One unfortunate reality in MIP is that integer variables don't always take exact integral values. While this typically
doesn't create significant problems, in some situations the side-effects can be quite undesirable. The best-known
example is probably a trickle flow, where a continuous variable that is meant to be zero when an associated binary
variable is zero instead takes a non-trivial value. More precisely, given a constraint $y \leq M b$, where $y$ is a non-
negative continuous variable, $b$ is a binary variable, and $M$ is a constant that captures the largest possible value
of $y$, the constraint is intended to enforce the relationship that $y$ must be zero if $b$ is zero. With the default
integer feasibility tolerance, the binary variable is allowed to take a value as large as $1e-5$ while still being
considered as taking value zero. If the $M$ value is large, then the $M b$ upper bound on the $y$ variable can be
substantial.
Reducing the value of the `IntFeasTol` parameter can mitigate the effects of such trickle flows, but often at a
significant cost, and often with limited success. The `IntegralityFocus` parameter provides a better alternative.

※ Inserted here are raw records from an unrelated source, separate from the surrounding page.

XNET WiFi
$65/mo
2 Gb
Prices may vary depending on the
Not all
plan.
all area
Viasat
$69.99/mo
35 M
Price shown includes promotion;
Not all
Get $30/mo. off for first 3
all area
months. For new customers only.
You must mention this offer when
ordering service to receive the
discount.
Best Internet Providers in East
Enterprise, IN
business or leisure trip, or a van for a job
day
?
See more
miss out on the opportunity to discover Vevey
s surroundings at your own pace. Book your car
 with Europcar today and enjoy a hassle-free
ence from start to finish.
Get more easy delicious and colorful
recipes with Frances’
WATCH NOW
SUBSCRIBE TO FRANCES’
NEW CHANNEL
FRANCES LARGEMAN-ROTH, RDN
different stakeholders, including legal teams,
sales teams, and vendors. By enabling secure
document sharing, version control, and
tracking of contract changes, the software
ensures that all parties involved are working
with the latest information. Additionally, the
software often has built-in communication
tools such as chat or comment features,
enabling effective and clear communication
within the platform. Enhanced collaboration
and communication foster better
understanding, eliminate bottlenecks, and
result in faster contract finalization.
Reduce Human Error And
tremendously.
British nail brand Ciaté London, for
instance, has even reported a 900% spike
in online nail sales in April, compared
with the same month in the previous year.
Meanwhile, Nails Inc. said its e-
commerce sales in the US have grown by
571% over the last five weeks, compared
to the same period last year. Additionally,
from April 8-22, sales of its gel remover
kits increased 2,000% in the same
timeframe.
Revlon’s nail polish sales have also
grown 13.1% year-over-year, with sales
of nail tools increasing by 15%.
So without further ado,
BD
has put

Setting this parameter to 1 requests that the solver work harder to try to avoid solutions that exploit integrality
tolerances. More precisely, the solver tries to find solutions that are still (nearly) feasible if all integer variables
are rounded to exact integral values. We should say that the solver won't always succeed in finding such solutions, and
that this setting introduces a modest performance penalty, but the setting will significantly reduce the frequency and
magnitude of such violations.